Section 2 – Permanently Excluded Pupils.
Following a permanent exclusion, the LA must find suitable full-time educational placement with minimum disruption to the education of the pupil by:
- Following the normal process laid down in exclusions guidance.
- Ensuring the implementation of appropriate educational provision at the PRUs
- Referring cases to a Fair Access Board (FAB) which would meet regularly and which would consider the most appropriate placement for the pupil (including alternative provision for those pupils for whom mainstream and/or PRU placement is not appropriate), the reintegration process and ongoing support and intervention. All schools, academies, free schools and UTCs will be invited to the relevant area FAB meeting (North/ South)

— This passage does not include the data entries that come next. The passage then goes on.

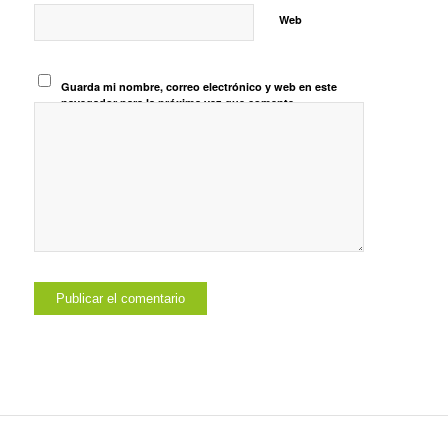
Web
Guarda mi nombre, correo electrónico y web en este
navegador para la próxima vez que comente.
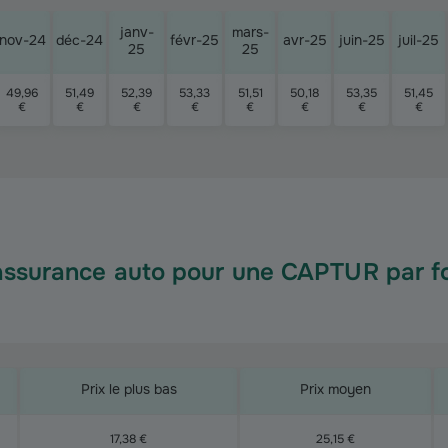
janv-
mars-
nov-24
déc-24
févr-25
avr-25
juin-25
juil-25
25
25
49,96
51,49
52,39
53,33
51,51
50,18
53,35
51,45
€
€
€
€
€
€
€
€
’assurance auto pour une CAPTUR par fo
Prix le plus bas
Prix moyen
17,38 €
25,15 €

Section 3 - Children who require reintegration into mainstream school, children with no school place and children faced with barriers to education
An initial check will be made to ensure that the child has not previously been permanently excluded from their last school in which case their admission will be managed as per (2) above. Where a permanent exclusion does not apply, the application will be managed by the LA according to the in year admission policy. If there is a place available at one of the preferences and/ or at an appropriate non – preferences school, allocation can be made within that process and the allocation agreed with the appropriate admission authority Where the in year admissions process does not immediately identify an appropriate school to approach, the LA will review all locally available places prior to approaching the most appropriate school, requesting that the school admit above the admission number. In this instance, a priority order will be considered:
- Closest catchment school
- Closest school (if not catchment)
- Other catchment school(s) in distance order
- Next nearest non-catchment school At each step if the child’s records include evidence of persistent, disruptive behaviour, admission will not be made to a school in special measures. The LA may refer cases to the FAB meeting where no local school place can be identified for decision. The maximum any school would be asked to admit is one child in 30 of the admission number (i.e. one child per class of intake per academic year) for example with an Admission of 180, the maximum the LA would ask a school to admit up to is 6 extra). If any school is already at, or above, this number (for example, as a result of appeals) then the LA will place the child (with transport, if necessary) at the next nearest school and advise the parent of their right of appeal. Following this process will ensure that where the case falls within the transport policy, transport entitlement will match the allocation.